Wednesday, July 14, 2010

To University, and Beyond!

I remember having little difficulty deciding on which college to go to. I had narrowed my options to three schools - two private, Christian universities, and a state university. The state university was an option because I was already familiar with it, due to visiting a cousin who was a student there at the time. The other two, I had just heard of in passing from other friends of the family. I took the SATs, applied to the schools, and told myself that whichever one I got accepted into, would be the one God meant for me to attend. Imagine my frustration and inability to see the humor, when I got accepted into all three! I remember thinking "Really, God? You know how indecisive I am!" So, I set out visiting each of the schools.

The public university, while I was familiar with it, kind of scared me. It seemed big, confusing, hard to navigate, and most importantly, just too many people for this strong introvert. So that one was tossed out. On to the first of the private schools. It honestly creeped me out like nothing I had felt up to that point. The minute the car entered campus grounds, I felt this strong sense of foreboding. Something was telling me NO WAY, and was telling me very loudly. Later on in the year, I saw on the news that a fire had burned one of the dormitories, injuring and killing at least a couple of people.

The third school was quite a different experience. Just like I KNEW not to go to the first private school, the minute I set foot on the second one, I KNEW that that's where I would be going. It had a lot of rough times, for sure, but I still don't regret going to that particular school for undergrad.

○ ○ ○ ○

> _Assignment_
Rewrite the paragraph of the blog entry about choosing a college that begins "The public university, while I was familiar with it" in a shorter form, keeping its main facts. The data after this point has no connection to the blog entry about choosing a college.

> _Supplied data_
○ ○ ○ ○

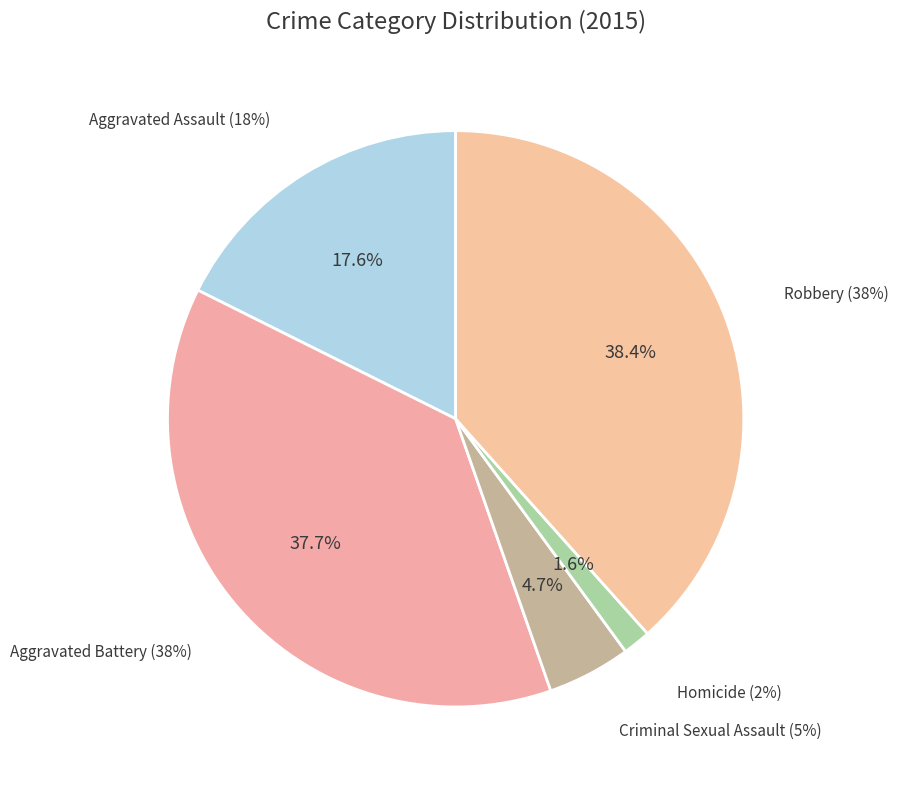

What is the change in value from Homicide to Robbery?

+165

○ ○ ○ ○

> _The completed task_
Though I knew the public university, it scared me: it was big, confusing and hard to navigate, with too many people for a strong introvert, so I ruled it out. The first private school gave me a strong sense of foreboding the moment the car entered campus, a loud NO WAY. Later that year, the news reported that a fire had burned one of its dormitories, injuring and killing at least a couple of people.